The Columbia area’s beautifully designed older homes make our city a more enjoyable place to live, but with our hot, humid summers, these un-air-conditioned homes aren’t always so enjoyable to live in. Adding HVAC to older homes makes it possible to combine timeless charm with modern comfort.
Contrary to what you may assume, it’s possible to install a HVAC system system while preserving an older home’s unique beauty. Doing this, however, requires the right system type and help from experienced professionals.
The biggest challenge in adding central air conditioning to older homes is posed by the duct system. In a home that already has a forced-air (ducted) furnace, adding an air conditioner isn’t difficult. The HVAC can use the same ducts as the furnace.
The problem is many older homes use boilers or baseboard heaters and weren’t architecturally designed with the space needed to accommodate air ducts. Even if your attic or basement has enough extra room for ducts, installing them there would mean removing parts of the floors and ceilings to place the air registers. Besides marrying the home’s classic appearance, this does permanent damage to highly valuable and possibly irreplaceable antique building material.
Sticking window units in a few of your rooms is a possible, but inefficient and unattractive option. Modern technology offers a better solutions. Two of the simplest and least destructive methods of adding HVAC to older homes are:
Ductless mini-splits – Also known as mini-split heat pumps, these systems involve an outdoor unit and one or more indoor air handlers connected by a narrow conduit line containing the refrigerant tubing and electrical wiring. The air handlers can be mounted on the wall or ceiling, or placed on the floor. They deliver cool or warm air directly into the room, so there’s no need for ducts or registers. Typically, a single outdoor unit can supply air for up to four indoor air handlers.

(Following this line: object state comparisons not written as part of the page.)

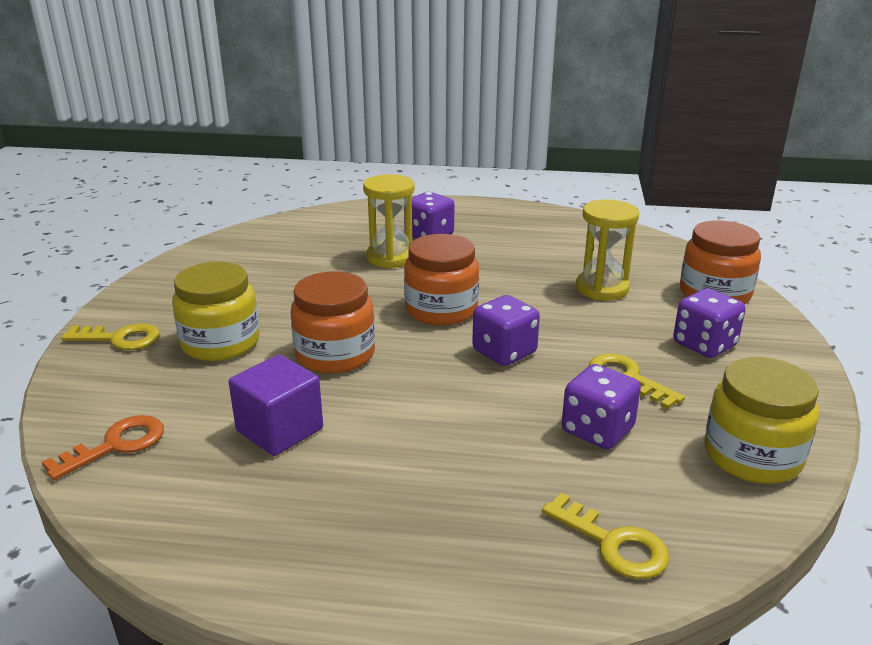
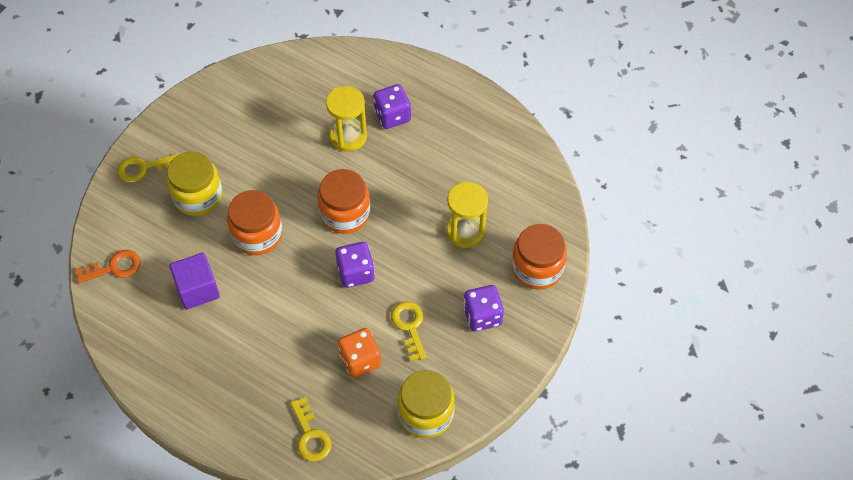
camera: 25 degrees right, 30 degrees up
yellow key [61,324,160,350] -> yellow key turned 135 degrees clockwise [117,154,178,183]
purple dice [562,364,641,449] -> orange dice [338,328,381,378]

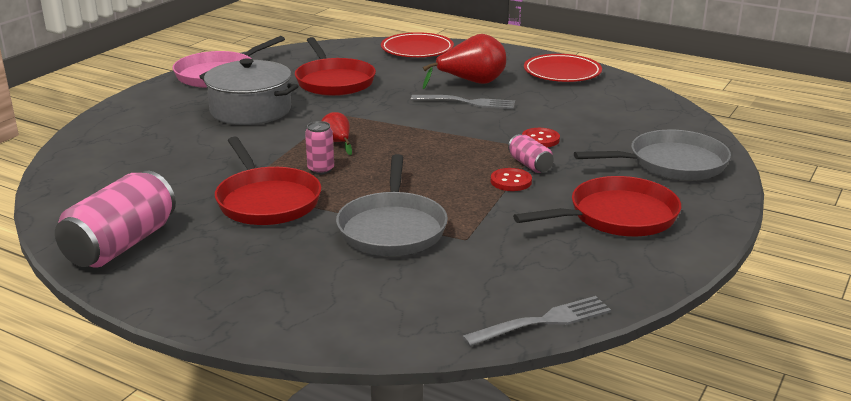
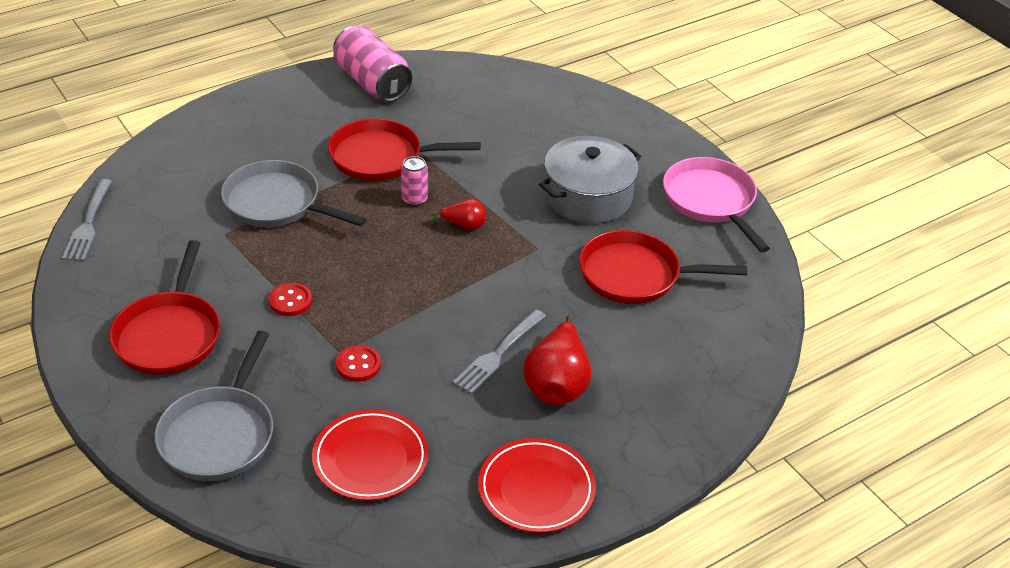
camera: 115 degrees right, 15 degrees up
red plate [381,32,454,57] -> red plate moved to [312,409,428,501]
pink can [508,134,554,173] -> none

These systems offer some of the highest energy efficiency ratings, or SEER numbers, around. The option to switch off air handlers in unused rooms also helps you save money.
Small duct high-velocity systems – These systems consist of an outdoor unit, an indoor air handler designed to fit into a small space, and a system of 2-inch diameter flexible tubing that carries cool or warm air to the air outlets in your rooms. The narrow tubing can fit into spaces and around obstacles conventional air ducts can’t.
These systems often provide more even temperatures and better humidity control than systems using conventional ducts. That’s because the high-speed air released from carefully planned locations in the rooms promotes air circulation.
Sizing is one of the most important steps in adding central A/C to older homes. An undersized system can’t provide enough cool air to keep your comfortable and will run nearly non-stop, causing early wear. An oversized system will cycle on and off too much, pumping out large bursts of cool air, then shutting off completely. You’ll end up with temperature swings and poor humidity control.
If you’re installing a mini-split system, the size of outdoor compressor and number of air handlers you’ll need cannot be accurately estimated based on your home’s square footage alone. For an accurate calculation, your heating and cooling contractor will collect the detailed information needed to follow the Air Conditioning Contractors of America’s Manual J for heating and cooling load calculation.
Older homes are often less energy efficient than new ones. Taking steps to improve your home’s energy efficiency, such as by installing Energy Star-qualified windows, helps reduce the size and therefore the cost of the system you’ll need.